“朝ドラ”こと連続テレビ小説「カムカムエヴリバディ」」(毎週月~土曜朝8:00-8:15ほか、NHK総合ほか※土曜は月~金曜の振り返り)。劇中の時代は1980年代、3代目ヒロイン・ひなた(川栄李奈)は高校3年生になり、条映太秦映画村でアルバイトをすることになった。ベテラン大部屋俳優・伴虚無蔵(松重豊)、新人大部屋俳優・五十嵐文四郎(本郷奏多)、ベテラン女優・美咲すみれ(安達祐実)やスタッフの人達と軽快なやりとりを繰り広げる川栄李奈について、フリーライターでドラマ・映画などエンタメ作品に関する記事を多数執筆する木俣冬が解説する(以下、一部ネタバレが含まれます)
川栄李奈はじつに器用な人だなと感じる。
「破天荒将軍や…」とはじめて生で見る破天荒将軍(徳重聡)に驚きのあまりぽかーんとまあるくなる瞳と口。好きだった黍之丞シリーズにおゆみ役で出ていたすみれを意識していることに気づかれないようそっと見る仕草、企画担当の社員・榊原(平埜生成)の仕事を応援する表情、五十嵐への反抗的な眼差し…等々、自由自在に表情を操っている。
上白石萌音、深津絵里、川栄と3代ヒロインがつなぐ百年のドラマという壮大な企画の中で川栄には「カムカムエヴリバディ」の最終ランナーという重責を感じさせない軽やかさがある。
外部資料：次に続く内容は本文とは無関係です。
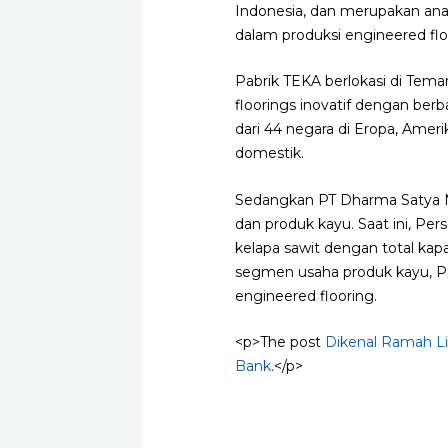
Indonesia, dan merupakan ana
dalam produksi engineered fl
Pabrik TEKA berlokasi di Tema
floorings inovatif dengan berb
dari 44 negara di Eropa, Ameri
domestik.
Sedangkan PT Dharma Satya Nus
dan produk kayu. Saat ini, Per
kelapa sawit dengan total ka
segmen usaha produk kayu, Pe
engineered flooring.
<p>The post
Dikenal Ramah L
Bank
.</p>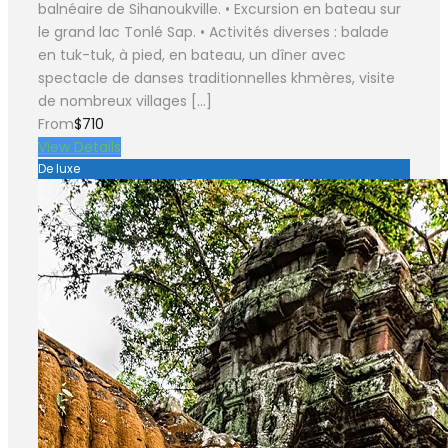
balnéaire de Sihanoukville. • Excursion en bateau sur
le grand lac Tonlé Sap. • Activités diverses : balade
en tuk-tuk, à pied, en bateau, un dîner avec
spectacle de danses traditionnelles khmères, visite
de nombreux villages […]
From
$710
View Details
De luxe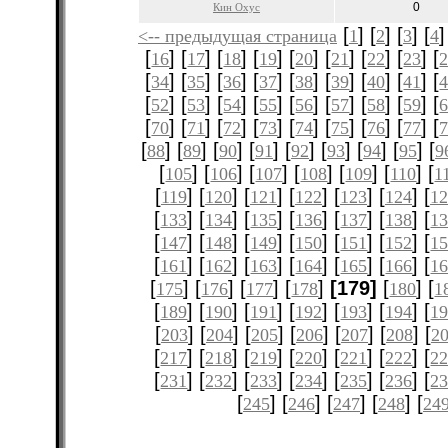
0
Кин Охус
[
] [
] [
] [
]
<-- предыдущая страница
1
2
3
4
[
] [
] [
] [
] [
] [
] [
] [
] [
16
17
18
19
20
21
22
23
[
] [
] [
] [
] [
] [
] [
] [
] [
34
35
36
37
38
39
40
41
[
] [
] [
] [
] [
] [
] [
] [
] [
52
53
54
55
56
57
58
59
[
] [
] [
] [
] [
] [
] [
] [
] [
70
71
72
73
74
75
76
77
[
] [
] [
] [
] [
] [
] [
] [
] [
88
89
90
91
92
93
94
95
9
[
] [
] [
] [
] [
] [
] [
105
106
107
108
109
110
1
[
] [
] [
] [
] [
] [
] [
119
120
121
122
123
124
12
[
] [
] [
] [
] [
] [
] [
133
134
135
136
137
138
1
[
] [
] [
] [
] [
] [
] [
147
148
149
150
151
152
1
[
] [
] [
] [
] [
] [
] [
161
162
163
164
165
166
1
[
] [
] [
] [
]
[179]
[
] [
175
176
177
178
180
1
[
] [
] [
] [
] [
] [
] [
189
190
191
192
193
194
1
[
] [
] [
] [
] [
] [
] [
203
204
205
206
207
208
2
[
] [
] [
] [
] [
] [
] [
217
218
219
220
221
222
2
[
] [
] [
] [
] [
] [
] [
231
232
233
234
235
236
2
[
] [
] [
] [
] [
245
246
247
248
24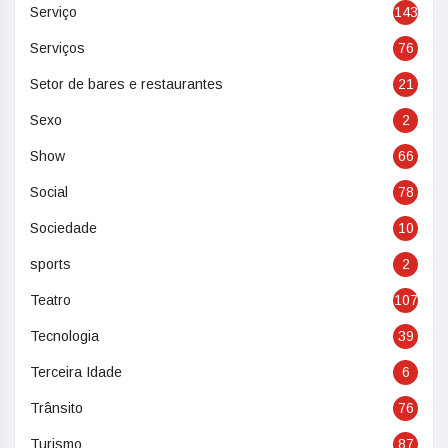
Serviço
143
Serviços
76
Setor de bares e restaurantes
21
Sexo
2
Show
66
Social
78
Sociedade
10
sports
2
Teatro
107
Tecnologia
39
Terceira Idade
6
Trânsito
76
Turismo
87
上白石が演じた初代ヒロイン安子は戦争という未曾有の出来事がのしかかり、深津演じる2代目ヒロインるいは母・安子との確執から家族というものへの不信感というか不安感に悩まされていた。
シリアスな背景をもっていたふたりに比べるとひなたが抱えているのは、やりたいことがみつからないという比較的のほほんとした悩みだ。
英語の勉強をはじめてもすぐに飽きてしまうし家の手伝いも全然しない。時代劇が好きで、漫画雑誌の連載を毎月楽しみにしているのんきな子・ひなた。
他者から「アホ」と言われるところもあるちょっと拔けたところもあるひなたを愛らしく演じることはむしろ難易度が高いのではないだろうか。
やりすぎるとあざとくなって好感度が薄まるところ、川栄はいい塩梅に演じている。川栄李奈自身はとてもクレバーな人だからこそほどよくおバカキャラが演じられるのだろう。
川栄はアイドルグループ・AKB48に所属していたころ、まさにおバカキャラ担当だった。ところが2010年から2015年までアイドルとして活動した後(あと)、俳優業にシフトすると実にしっかりした演技を披露し、求められることを正しく理解して的確に表現できる能力を感じさせた。つまりおバカキャラも演技だったのだろう。
初めての朝ドラは「とと姉ちゃん」(2016年度前期)で、ヒロイン(高畑充希)が居候する仕出し弁当屋さんの娘をきりっとかわいく演じていたが、川栄が朝ドラに向いているのではないかと筆者が感じたのは同じくNHKのドラマ「夕凪の街 桜の国2018」のヒロインを見たときだった。